Green or Fast? Learning to Balance Cold Starts and Idle Carbon in Serverless Computing

TL;DR

This paper introduces LACE-RL, a deep reinforcement learning framework that dynamically balances cold-start latency and idle carbon emissions in serverless computing, adapting to real-time conditions.

Contribution

LACE-RL is the first to formulate serverless pod retention as a sequential decision problem using deep RL, optimizing both latency and carbon emissions jointly.

Findings

Reduces cold starts by 51.69% compared to static policies.

Cuts idle keep-alive carbon emissions by 77.08%.

Achieves better latency-carbon trade-offs than existing heuristics.

Abstract

Serverless computing simplifies cloud deployment but introduces new challenges in managing service latency and carbon emissions.
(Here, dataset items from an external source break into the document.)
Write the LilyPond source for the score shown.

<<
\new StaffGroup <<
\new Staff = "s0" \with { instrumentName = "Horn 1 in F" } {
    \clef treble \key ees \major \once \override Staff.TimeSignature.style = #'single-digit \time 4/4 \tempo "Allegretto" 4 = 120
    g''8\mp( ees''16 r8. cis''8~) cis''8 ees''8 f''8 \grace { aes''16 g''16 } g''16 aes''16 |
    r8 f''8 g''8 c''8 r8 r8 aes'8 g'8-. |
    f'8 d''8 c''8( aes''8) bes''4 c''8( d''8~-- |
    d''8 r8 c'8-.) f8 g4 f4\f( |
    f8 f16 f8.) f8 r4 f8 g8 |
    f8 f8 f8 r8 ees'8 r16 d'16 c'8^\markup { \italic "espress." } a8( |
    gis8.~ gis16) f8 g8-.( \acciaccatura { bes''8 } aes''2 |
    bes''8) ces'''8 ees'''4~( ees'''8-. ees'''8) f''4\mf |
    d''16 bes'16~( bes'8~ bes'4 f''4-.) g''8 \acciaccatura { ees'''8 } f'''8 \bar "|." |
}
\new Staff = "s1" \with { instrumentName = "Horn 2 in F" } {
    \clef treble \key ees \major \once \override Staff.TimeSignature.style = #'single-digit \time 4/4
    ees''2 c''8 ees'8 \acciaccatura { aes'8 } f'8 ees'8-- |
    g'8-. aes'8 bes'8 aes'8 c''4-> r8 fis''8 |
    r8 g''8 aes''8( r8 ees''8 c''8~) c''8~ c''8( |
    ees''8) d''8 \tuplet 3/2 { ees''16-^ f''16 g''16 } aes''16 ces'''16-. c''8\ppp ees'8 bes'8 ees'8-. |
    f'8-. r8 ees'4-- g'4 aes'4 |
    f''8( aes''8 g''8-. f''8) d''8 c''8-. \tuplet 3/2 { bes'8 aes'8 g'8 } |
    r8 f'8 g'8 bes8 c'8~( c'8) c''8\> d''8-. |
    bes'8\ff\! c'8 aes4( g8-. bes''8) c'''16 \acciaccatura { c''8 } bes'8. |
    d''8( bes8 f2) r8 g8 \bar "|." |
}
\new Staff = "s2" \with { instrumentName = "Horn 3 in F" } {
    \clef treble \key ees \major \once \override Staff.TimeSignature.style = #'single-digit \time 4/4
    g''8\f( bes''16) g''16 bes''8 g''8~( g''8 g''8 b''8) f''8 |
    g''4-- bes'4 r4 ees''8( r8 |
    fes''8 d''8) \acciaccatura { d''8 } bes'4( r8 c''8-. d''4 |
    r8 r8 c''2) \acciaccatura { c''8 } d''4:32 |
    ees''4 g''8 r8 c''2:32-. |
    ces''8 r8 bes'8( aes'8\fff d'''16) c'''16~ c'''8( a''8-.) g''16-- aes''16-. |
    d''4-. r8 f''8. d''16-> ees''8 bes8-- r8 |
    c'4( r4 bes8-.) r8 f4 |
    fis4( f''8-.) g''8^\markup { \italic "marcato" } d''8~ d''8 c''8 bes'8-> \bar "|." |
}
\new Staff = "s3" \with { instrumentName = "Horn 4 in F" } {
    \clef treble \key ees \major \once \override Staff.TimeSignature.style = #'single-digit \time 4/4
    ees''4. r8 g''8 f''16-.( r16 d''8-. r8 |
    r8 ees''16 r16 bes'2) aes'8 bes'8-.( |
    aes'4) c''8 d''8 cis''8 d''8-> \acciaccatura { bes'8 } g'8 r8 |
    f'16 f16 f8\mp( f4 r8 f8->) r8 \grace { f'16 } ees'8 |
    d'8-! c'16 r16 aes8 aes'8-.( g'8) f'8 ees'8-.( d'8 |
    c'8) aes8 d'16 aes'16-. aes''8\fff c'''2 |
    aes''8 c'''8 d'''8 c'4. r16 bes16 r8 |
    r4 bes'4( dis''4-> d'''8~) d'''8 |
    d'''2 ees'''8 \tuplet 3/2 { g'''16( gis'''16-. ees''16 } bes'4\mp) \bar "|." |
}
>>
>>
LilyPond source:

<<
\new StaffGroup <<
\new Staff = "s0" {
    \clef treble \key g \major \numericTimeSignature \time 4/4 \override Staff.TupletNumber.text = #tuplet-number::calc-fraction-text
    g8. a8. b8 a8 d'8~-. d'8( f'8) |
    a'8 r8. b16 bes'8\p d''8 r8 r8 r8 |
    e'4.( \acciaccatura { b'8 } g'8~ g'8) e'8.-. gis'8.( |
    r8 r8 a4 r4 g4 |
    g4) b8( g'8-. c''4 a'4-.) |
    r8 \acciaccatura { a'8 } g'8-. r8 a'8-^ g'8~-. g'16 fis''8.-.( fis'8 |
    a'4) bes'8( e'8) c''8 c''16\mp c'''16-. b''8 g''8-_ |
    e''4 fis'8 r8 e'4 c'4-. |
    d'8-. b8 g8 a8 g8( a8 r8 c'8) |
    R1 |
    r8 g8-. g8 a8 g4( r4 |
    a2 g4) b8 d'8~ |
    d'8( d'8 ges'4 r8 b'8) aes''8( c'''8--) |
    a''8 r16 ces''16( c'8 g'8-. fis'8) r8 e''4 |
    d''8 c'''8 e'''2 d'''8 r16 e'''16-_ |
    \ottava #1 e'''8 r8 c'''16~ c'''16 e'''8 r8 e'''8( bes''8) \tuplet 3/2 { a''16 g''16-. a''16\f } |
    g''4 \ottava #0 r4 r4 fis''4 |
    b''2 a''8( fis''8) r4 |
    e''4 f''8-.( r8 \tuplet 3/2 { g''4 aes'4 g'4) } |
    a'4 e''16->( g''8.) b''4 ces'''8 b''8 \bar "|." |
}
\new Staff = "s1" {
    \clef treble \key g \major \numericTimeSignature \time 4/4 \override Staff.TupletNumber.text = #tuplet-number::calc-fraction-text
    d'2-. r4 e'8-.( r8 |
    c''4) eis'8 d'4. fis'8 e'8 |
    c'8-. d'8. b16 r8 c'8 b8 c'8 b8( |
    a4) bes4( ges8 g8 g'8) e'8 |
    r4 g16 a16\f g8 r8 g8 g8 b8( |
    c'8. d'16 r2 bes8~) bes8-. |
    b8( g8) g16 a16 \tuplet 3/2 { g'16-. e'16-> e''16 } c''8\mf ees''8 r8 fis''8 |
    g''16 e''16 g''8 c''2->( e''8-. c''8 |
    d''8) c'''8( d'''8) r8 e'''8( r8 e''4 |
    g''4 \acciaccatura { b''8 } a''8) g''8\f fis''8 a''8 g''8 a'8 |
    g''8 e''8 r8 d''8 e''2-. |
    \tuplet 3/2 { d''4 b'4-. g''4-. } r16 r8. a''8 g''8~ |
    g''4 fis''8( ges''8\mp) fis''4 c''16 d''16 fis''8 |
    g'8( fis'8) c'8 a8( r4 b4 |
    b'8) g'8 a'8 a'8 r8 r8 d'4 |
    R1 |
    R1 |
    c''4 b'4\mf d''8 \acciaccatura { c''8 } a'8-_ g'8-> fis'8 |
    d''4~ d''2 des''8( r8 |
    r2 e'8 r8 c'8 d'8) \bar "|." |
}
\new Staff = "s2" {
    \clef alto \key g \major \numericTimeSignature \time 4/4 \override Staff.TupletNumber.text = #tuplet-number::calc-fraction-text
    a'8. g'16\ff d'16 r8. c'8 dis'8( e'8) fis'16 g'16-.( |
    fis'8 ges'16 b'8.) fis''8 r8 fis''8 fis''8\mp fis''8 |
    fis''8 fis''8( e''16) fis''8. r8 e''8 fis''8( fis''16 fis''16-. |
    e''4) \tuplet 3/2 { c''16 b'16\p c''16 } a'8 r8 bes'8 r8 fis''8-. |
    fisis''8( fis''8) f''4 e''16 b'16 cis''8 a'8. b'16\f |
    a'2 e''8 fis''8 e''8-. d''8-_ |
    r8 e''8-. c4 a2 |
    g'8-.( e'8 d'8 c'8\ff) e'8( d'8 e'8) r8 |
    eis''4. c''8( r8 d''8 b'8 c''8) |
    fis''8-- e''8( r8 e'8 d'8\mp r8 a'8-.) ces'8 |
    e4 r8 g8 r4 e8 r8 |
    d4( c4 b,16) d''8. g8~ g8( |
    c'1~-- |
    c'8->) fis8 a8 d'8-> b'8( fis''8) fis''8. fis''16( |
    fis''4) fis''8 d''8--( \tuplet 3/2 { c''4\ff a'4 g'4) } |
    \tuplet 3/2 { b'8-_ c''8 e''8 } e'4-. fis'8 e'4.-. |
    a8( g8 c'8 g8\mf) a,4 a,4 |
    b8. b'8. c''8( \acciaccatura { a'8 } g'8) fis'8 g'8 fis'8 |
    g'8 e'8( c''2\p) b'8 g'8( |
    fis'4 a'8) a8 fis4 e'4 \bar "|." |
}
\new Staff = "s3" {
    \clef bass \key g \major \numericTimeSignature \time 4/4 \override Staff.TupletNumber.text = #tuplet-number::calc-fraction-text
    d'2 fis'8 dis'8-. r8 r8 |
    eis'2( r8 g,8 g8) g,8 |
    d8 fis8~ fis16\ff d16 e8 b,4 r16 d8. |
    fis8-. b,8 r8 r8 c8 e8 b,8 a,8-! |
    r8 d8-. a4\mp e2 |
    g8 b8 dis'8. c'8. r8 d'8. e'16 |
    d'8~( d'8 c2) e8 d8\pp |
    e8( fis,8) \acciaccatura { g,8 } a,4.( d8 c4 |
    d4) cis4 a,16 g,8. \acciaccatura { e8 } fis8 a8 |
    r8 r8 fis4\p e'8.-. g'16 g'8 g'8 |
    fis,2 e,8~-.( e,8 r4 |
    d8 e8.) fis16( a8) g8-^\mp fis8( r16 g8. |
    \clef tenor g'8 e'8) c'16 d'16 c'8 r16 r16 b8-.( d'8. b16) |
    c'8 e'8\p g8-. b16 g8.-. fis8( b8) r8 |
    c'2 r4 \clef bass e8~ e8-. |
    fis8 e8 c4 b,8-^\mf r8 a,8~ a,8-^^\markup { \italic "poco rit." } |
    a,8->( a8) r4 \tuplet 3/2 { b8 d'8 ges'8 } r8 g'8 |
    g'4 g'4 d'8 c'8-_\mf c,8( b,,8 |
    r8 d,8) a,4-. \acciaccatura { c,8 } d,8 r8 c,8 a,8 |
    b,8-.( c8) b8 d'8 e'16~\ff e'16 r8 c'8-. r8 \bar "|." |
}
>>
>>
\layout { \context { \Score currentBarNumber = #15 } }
Reducing cold-start latency requires retaining warm function instances, while minimizing carbon emissions favors reclaiming idle resources. This balance is further complicated by time-varying grid carbon intensity and varying workload patterns, under which static keep-alive policies are inefficient. We present LACE-RL, a latency-aware and carbon-efficient management framework that formulates serverless pod retention as a sequential decision problem. LACE-RL uses deep reinforcement learning to dynamically tune keep-alive durations, jointly modeling cold-start probability, function-specific latency costs, and real-time carbon intensity. Using the Huawei Public Cloud Trace, we show that LACE-RL reduces cold starts by 51.69% and idle keep-alive carbon emissions by 77.08% compared to Huawei's static policy, while achieving better latency-carbon trade-offs than state-of-the-art heuristic and single-objective baselines, approaching Oracle performance.